■ What to work on
If pictures appear among the lines below, leave them out while you return exactly the lines from the one with "ACHETER SUR PLAY-IN" through the one with "Spartickets und Spartageskarten!".

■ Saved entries
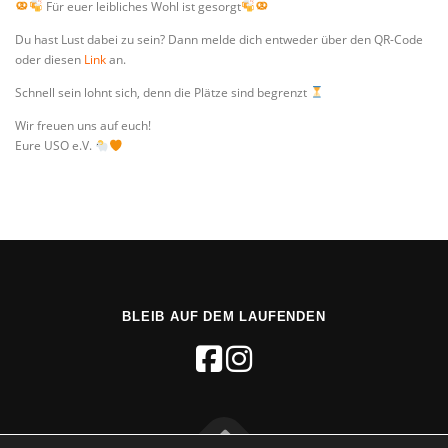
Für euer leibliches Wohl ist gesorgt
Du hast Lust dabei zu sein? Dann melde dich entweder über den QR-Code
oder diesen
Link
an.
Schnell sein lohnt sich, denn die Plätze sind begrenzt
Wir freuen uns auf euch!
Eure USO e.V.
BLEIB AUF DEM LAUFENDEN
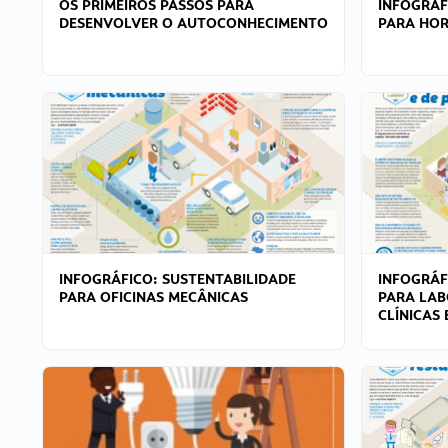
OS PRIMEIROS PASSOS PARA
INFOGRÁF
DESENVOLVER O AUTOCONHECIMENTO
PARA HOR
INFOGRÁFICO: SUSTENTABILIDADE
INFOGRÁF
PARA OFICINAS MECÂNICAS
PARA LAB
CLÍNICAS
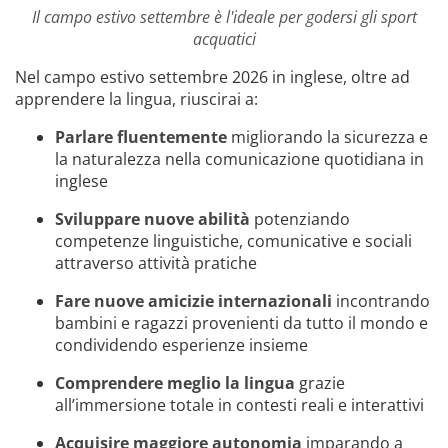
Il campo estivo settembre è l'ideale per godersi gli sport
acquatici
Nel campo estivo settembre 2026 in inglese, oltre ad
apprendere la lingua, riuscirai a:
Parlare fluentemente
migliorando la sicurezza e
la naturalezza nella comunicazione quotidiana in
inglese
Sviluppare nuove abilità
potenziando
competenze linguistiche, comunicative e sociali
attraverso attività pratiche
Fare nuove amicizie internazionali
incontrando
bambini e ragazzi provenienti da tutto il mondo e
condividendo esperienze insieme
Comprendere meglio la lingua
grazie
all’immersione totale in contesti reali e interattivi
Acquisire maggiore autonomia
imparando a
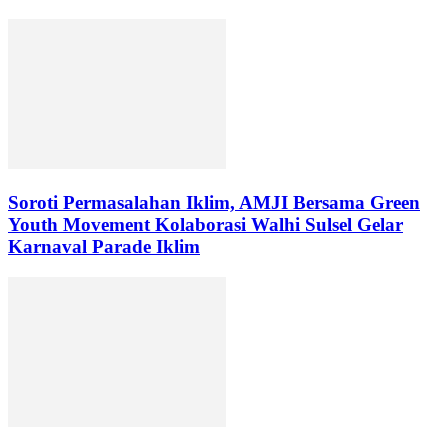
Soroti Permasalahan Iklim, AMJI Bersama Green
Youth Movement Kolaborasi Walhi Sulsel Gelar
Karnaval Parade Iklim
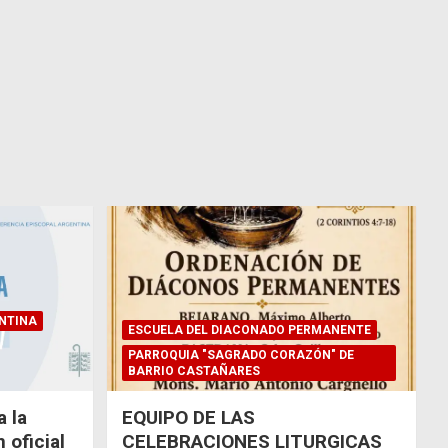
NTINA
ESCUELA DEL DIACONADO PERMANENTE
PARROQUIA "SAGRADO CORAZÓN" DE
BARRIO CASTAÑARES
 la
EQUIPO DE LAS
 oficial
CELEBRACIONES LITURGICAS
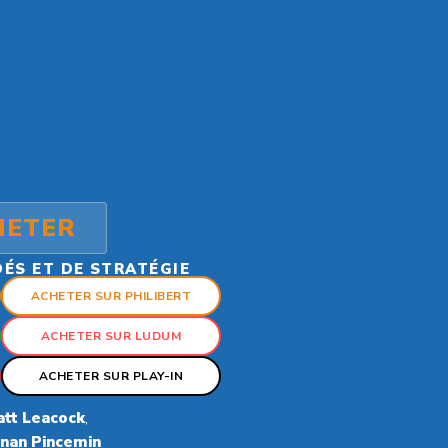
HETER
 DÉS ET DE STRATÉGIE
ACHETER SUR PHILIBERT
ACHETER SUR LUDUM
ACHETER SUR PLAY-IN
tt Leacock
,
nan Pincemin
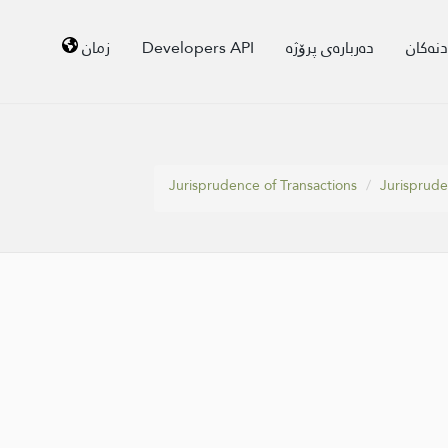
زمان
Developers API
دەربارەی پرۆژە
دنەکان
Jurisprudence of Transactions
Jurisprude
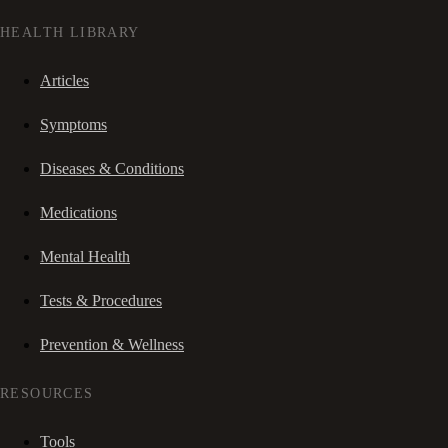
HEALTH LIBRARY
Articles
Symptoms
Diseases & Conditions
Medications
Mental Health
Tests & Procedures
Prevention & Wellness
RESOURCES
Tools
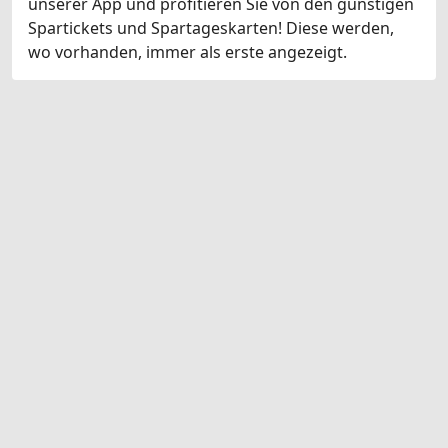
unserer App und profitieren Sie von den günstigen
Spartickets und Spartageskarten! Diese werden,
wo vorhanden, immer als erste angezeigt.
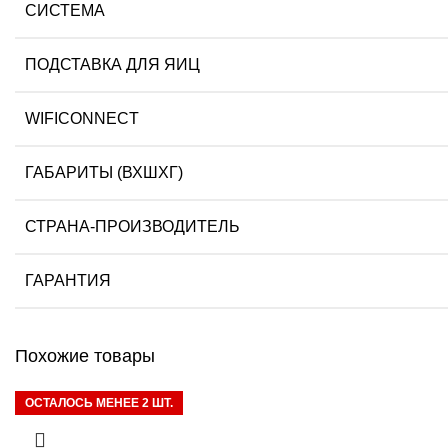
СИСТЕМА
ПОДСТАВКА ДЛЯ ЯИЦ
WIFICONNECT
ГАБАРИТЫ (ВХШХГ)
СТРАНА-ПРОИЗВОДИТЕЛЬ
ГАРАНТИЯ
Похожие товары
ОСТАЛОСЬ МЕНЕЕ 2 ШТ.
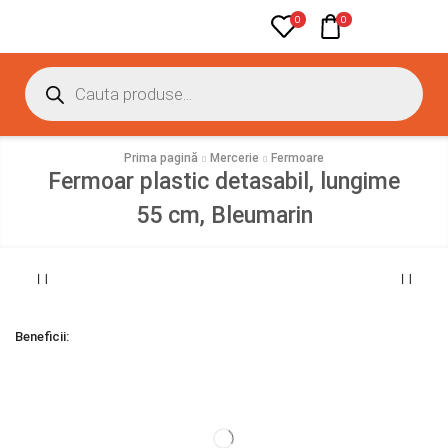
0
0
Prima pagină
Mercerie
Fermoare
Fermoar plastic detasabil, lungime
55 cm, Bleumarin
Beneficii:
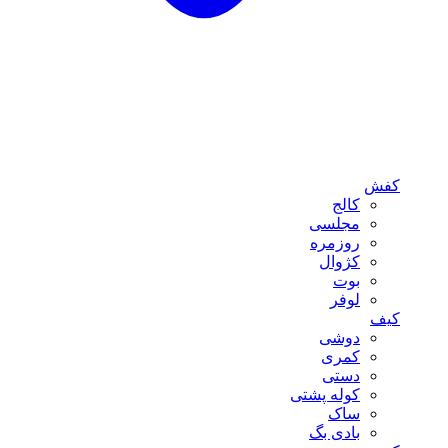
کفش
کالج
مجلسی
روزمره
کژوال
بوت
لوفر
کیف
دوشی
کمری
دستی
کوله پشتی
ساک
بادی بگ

■ Expected answer
ACHETER SUR PLAY-IN
tt Leacock
,
nan Pincemin
زمان
Developers API
دەربارەی پرۆژە
دنەکان
Jurisprudence of Transactions
Jurisprude
HEALTH LIBRARY
Articles
Symptoms
Diseases & Conditions
Medications
Mental Health
Tests & Procedures
Prevention & Wellness
RESOURCES
Tools
unserer App und profitieren Sie von den günstigen
Spartickets und Spartageskarten! Diese werden,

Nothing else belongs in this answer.